Another thing that changes about Cresco in the wintertime is that snowmobiles come out to play. I cannot for the life of me figure out why snowmobiles are so popular in rural areas, and it’s especially confusing when you consider that there doesn’t seem to be much crossover between people who own other vehicles, like motorcycles. If I had to guess, I’d say snowmobiling is seen as safer than motorcycling, since if you fall off a snowmobile you land on snow instead of asphalt. Which is false, by the way, but we won’t get into that right now. The point is that immediately after sunset you can hear the buzz ofsnowmobile engines tearing around the outskirts of town, sounding like lions with particularly bad head colds.

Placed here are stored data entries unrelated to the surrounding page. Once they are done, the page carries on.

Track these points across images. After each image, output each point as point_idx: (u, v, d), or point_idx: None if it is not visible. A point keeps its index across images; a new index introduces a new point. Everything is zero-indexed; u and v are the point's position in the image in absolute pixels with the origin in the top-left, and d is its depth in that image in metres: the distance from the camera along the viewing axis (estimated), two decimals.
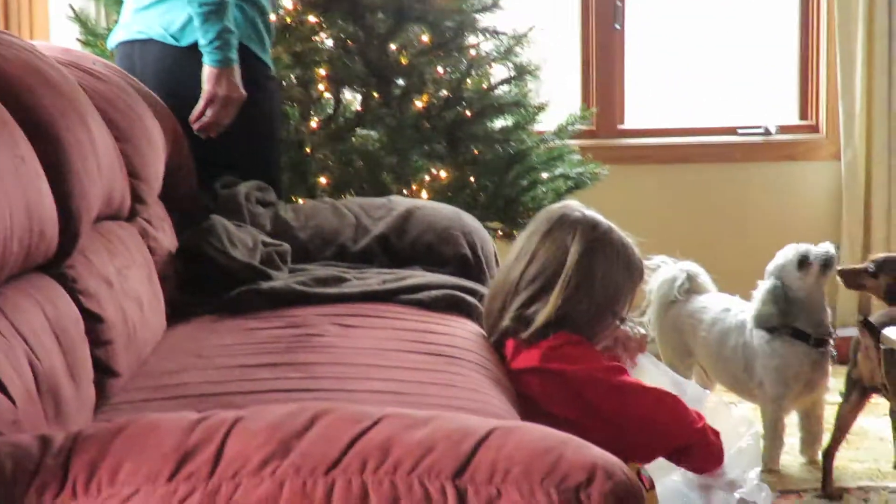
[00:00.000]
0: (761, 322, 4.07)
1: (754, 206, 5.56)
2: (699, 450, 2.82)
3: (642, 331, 3.13)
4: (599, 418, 2.73)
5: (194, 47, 3.56)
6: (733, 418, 3.06)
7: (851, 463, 4.12)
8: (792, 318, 4.03)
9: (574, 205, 2.96)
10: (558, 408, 2.74)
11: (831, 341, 4.06)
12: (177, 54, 3.62)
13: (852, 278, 4.03)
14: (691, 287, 4.35)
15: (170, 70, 3.63)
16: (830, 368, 4.09)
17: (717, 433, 2.83)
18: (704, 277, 4.41)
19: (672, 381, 3.06)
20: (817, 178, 5.57)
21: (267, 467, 1.72)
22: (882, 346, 3.46)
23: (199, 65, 3.55)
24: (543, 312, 2.81)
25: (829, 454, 3.93)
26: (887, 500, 3.85)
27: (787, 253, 4.08)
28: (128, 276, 2.82)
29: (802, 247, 4.06)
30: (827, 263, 4.01)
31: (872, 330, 3.65)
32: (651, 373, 3.06)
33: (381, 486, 1.69)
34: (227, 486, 1.71)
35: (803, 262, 4.03)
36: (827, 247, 4.03)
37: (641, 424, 2.76)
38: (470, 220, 3.68)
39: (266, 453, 1.73)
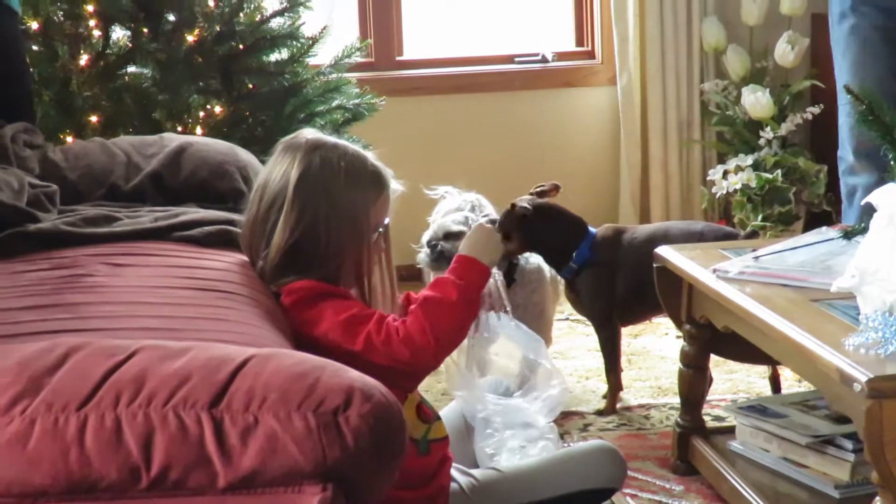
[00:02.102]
0: None
1: (534, 133, 5.62)
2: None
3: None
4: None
5: None
6: (546, 372, 3.09)
7: (634, 382, 4.20)
8: None
9: (306, 131, 2.79)
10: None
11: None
12: None
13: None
14: None
15: None
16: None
17: (416, 336, 2.61)
18: (489, 207, 4.44)
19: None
20: (595, 103, 5.65)
21: (17, 406, 1.68)
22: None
23: None
24: (274, 250, 2.68)
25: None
26: (668, 415, 3.94)
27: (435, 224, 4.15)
28: None
29: (437, 229, 4.12)
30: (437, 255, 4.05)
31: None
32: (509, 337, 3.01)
33: (135, 419, 1.67)
34: None
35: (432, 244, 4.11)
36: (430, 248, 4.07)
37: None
38: (244, 155, 3.62)
39: (16, 392, 1.69)
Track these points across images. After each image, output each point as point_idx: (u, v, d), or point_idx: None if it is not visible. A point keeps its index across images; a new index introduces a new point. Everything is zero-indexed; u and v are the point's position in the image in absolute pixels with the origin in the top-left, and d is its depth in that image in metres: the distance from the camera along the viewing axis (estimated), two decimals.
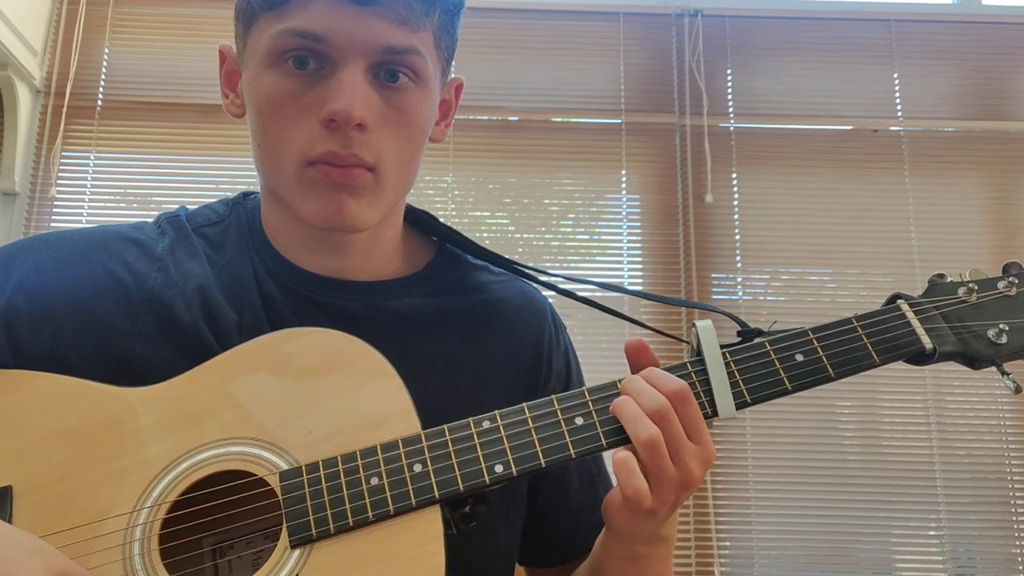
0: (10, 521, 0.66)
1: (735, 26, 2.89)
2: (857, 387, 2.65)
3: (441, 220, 0.88)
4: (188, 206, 0.88)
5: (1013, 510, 2.57)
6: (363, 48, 0.71)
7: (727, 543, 2.55)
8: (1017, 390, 0.71)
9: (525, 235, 2.78)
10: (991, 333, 0.73)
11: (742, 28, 2.89)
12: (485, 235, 2.79)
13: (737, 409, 0.69)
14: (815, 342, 0.72)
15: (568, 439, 0.68)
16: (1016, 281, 0.75)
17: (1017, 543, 2.56)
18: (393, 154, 0.75)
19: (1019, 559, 2.54)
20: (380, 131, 0.73)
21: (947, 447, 2.60)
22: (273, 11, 0.72)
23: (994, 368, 0.74)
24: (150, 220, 0.85)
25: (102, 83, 2.78)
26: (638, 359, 0.72)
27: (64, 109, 2.72)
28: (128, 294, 0.76)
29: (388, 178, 0.75)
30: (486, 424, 0.69)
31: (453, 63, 0.83)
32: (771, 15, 2.90)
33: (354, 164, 0.73)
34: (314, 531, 0.65)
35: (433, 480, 0.66)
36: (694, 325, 0.72)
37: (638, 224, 2.78)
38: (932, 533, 2.57)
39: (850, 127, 2.85)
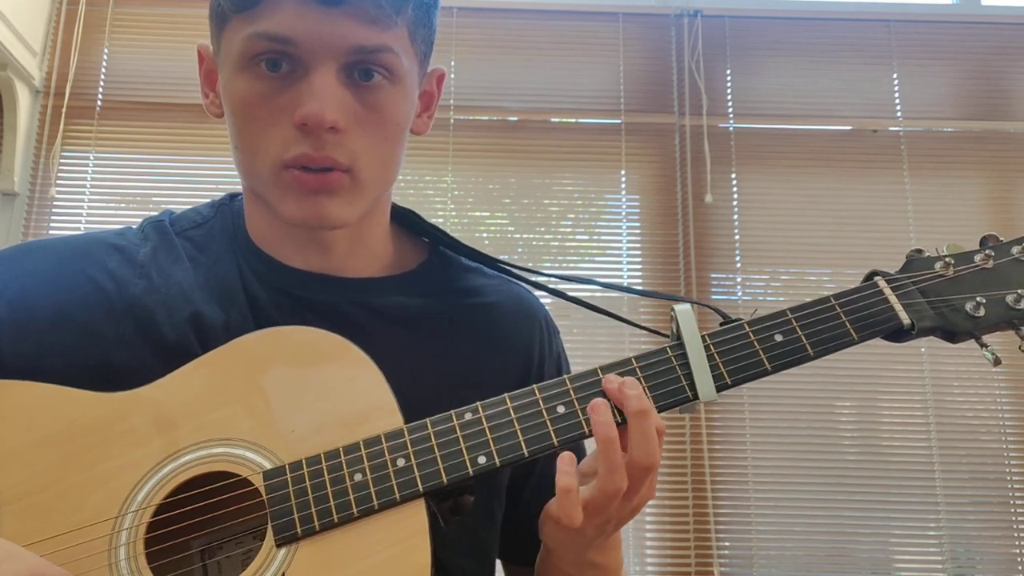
0: None
1: (734, 26, 2.89)
2: (856, 387, 2.65)
3: (429, 220, 0.88)
4: (175, 209, 0.87)
5: (1013, 510, 2.57)
6: (333, 49, 0.71)
7: (726, 543, 2.55)
8: (996, 362, 0.71)
9: (525, 235, 2.78)
10: (969, 306, 0.72)
11: (741, 28, 2.89)
12: (484, 235, 2.79)
13: (718, 391, 0.69)
14: (793, 322, 0.72)
15: (551, 428, 0.68)
16: (993, 253, 0.75)
17: (1017, 543, 2.55)
18: (370, 153, 0.74)
19: (1019, 559, 2.54)
20: (355, 132, 0.73)
21: (946, 447, 2.60)
22: (243, 14, 0.71)
23: (975, 343, 0.73)
24: (134, 226, 0.85)
25: (101, 83, 2.78)
26: None
27: (63, 109, 2.72)
28: (109, 300, 0.76)
29: (366, 176, 0.75)
30: (468, 416, 0.69)
31: (437, 55, 0.83)
32: (771, 15, 2.90)
33: (328, 167, 0.72)
34: (299, 529, 0.65)
35: (416, 474, 0.66)
36: (672, 309, 0.72)
37: (637, 224, 2.77)
38: (931, 533, 2.57)
39: (849, 127, 2.84)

I have to admit, I’m not a huge snowmobiling fan, mostly because the demographics tend to favor the young and foolhardy and the people who like to have a few drinks before they go out on their machines. This is what is known in the scientific world as “a recipe for disaster.” The mitigating factor, though, is that Iowa, being Iowa, has miles of snow-covered farmland which is great for snowmobiling. For those in need of a bit more exploration, the area around Decorah is filled with hills, cliffs and a ton of neat geography that I can see having a lot of fun exploring in an off-road vehicle. I will just say, though, if you do go out in one of those things, be careful. I had mentioned in a previous blog entry about seeing some roadside memorials on the top of about a twenty-foot cliff. Now that the snow has covered the roads and I see the snowmobile tracks layered on top of each other like coats of paint applied by a painter on LSD, I can come up with a couple of plausible, yet disturbing scenarios that involve someone on a snowmobile and a Wile E. Coyote-like drop.

Finally, there are the bars. There are at least five bars that I know of in a two-block radius in Cresco, which is kind of impressive and sad at the same time. I can’t really blame anyone in the winter for spending their Saturday nights indoors, with friends, and having a drink or two. The thing about bars, though, is that the people who hang around them are really not the people that you see in beer commercials. Most of them look kind of used up and sad, actually, like they would like to have something else to do but they don’t know what else is out there. I wonder if they’re aware of all the programs that the Cresco Fitness Center offers.

So that’s winter in northeast Iowa. We’re all hunkered down out here, peering through our windows and listening to the sound of lions with head colds out in the distance. Personally, I can think of much worse fates.